Edward Snowden is not the messiah, as anti-imperialists would like. What he does is under the control of the Russian secret service. He knows the material is to be used for Moscow’s purposes.
In terms of the National Security Agency (NSA) scandal, it is high time that we return to political reason and straighten out some delayed measures. The whistle-blower Snowden, who was visited this week in his Moscow asylum and thus made spectacularly more valuable by the German Green Party MP [Member of Parliament] Hans-Christian Ströbele, is no hero of freedom.
He is also not an all-knowing messiah, all of whose accusations against the alleged malicious superpower, the United States, one can believe indiscriminately — even if veteran “anti-imperialists” like Ströbele would happily take them as confirmation of their view of the world.
Rather, Snowden plays adroitly with Western publicity. He and his allies in the media dispatch his actual or supposed knowledge bit by bit in order to keep up the level of excitement surrounding criticism of America. The fact that Snowden operates from Russian exile, where he is under the control of the Russian secret service, the FSB, doesn’t make him more believable.
Putin Wants To Alienate Europe from the U.S.
Any German politician who wants to use Snowden as a witness must be clear that Vladimir Putin and his agents are fully aware of the material their protégé has for disclosure and know how best to use it for their own purposes.

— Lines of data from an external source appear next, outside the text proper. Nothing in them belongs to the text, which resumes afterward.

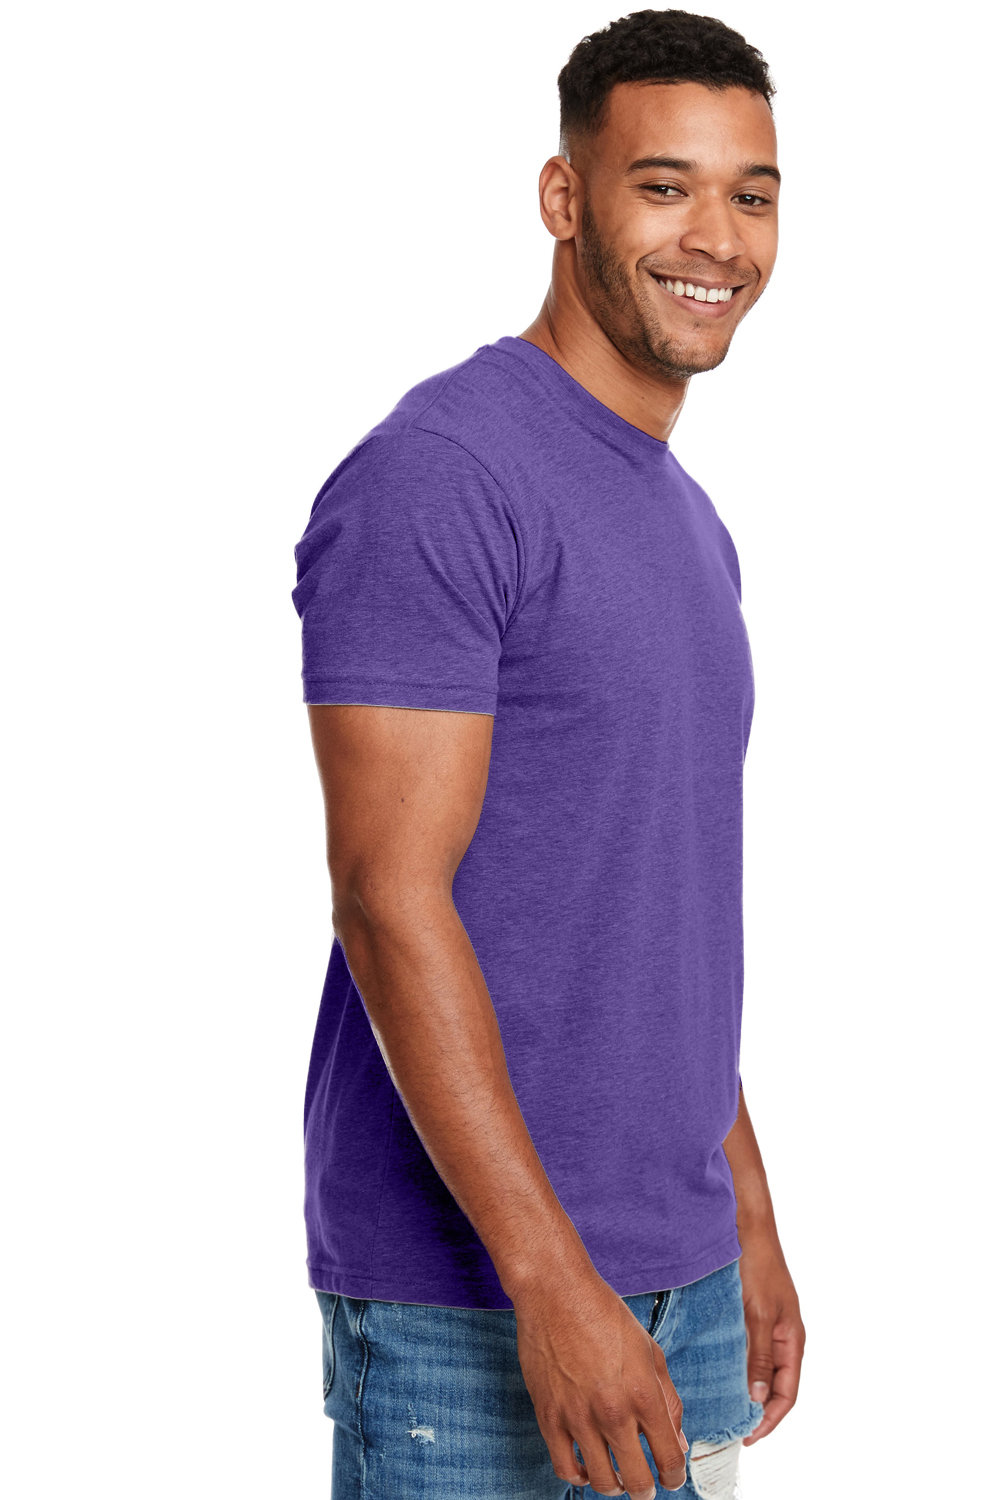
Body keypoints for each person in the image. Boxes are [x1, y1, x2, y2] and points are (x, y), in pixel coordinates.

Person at [290, 10, 805, 1497]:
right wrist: (553, 1283)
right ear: (564, 198)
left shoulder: (688, 522)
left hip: (682, 1279)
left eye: (751, 193)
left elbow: (656, 907)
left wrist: (745, 1212)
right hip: (473, 1304)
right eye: (664, 186)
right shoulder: (442, 477)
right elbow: (389, 898)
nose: (716, 238)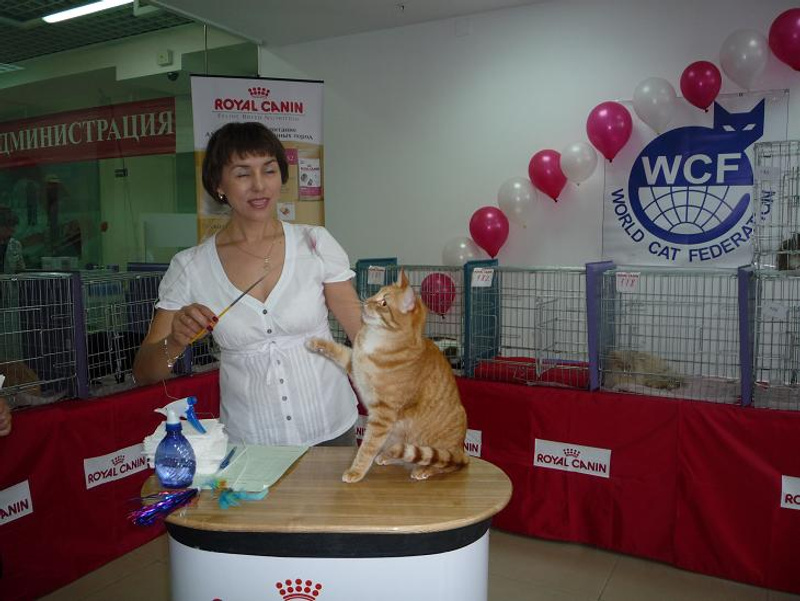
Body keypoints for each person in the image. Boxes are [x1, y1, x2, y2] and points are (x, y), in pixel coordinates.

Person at [133, 122, 362, 447]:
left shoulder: (314, 243)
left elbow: (362, 334)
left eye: (269, 170)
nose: (259, 185)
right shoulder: (191, 266)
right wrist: (176, 340)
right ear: (218, 184)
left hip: (331, 429)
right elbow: (146, 373)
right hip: (252, 444)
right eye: (242, 173)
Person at [0, 206, 25, 274]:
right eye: (8, 229)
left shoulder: (15, 246)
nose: (11, 233)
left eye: (12, 230)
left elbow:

Putin’s regime, which supports his reign of lawless, clandestine capriciousness, wants to turn the Western democracies against each other and decisively undermine the transatlantic mutual trust. If Europeans were only alienated enough from the U.S., Russia could considerably extend its influence over Europe and come a step closer to the realization of its own dreams of great power.
It may well be that groups like those in the leftist parties in the tradition of the old SED (Socialist Unity Party of Germany) yearn for such relationships. The democratic parties, however, should be wary of frivolous damage to the transatlantic relationship.
An Orchestrated Fiery Confrontation
It belongs to the haunting aspect of the ongoing debate that, although clear outrage rules over the American breaches of trust, the espionage of antidemocratic powers like Russia and China against our country is as seldom mentioned as whether we are sufficiently protected against it.
Washington’s excess in the surveillance of its allies must lead to a new code of conduct among Western partners in their secret service dealings. However, that cannot happen in an orchestrated fiery confrontation, but rather is to be regarded as a responsibility shared by Europeans and Americans.
This is all the more so, since the joint responsibility of the European services in regard to the proliferation of espionage is still to be cleared up. On the other hand, those who oppose it, the most recent example being a German conservative politician who pilloried the U.S. as a “digital occupying power,” merely stir up resentment.
The NSA’s offense can’t efface the United States’ immense services to freedom and wealth in Germany. Only one who appreciates this can truly and responsibly represent German interests — not least vis-a-vis Washington.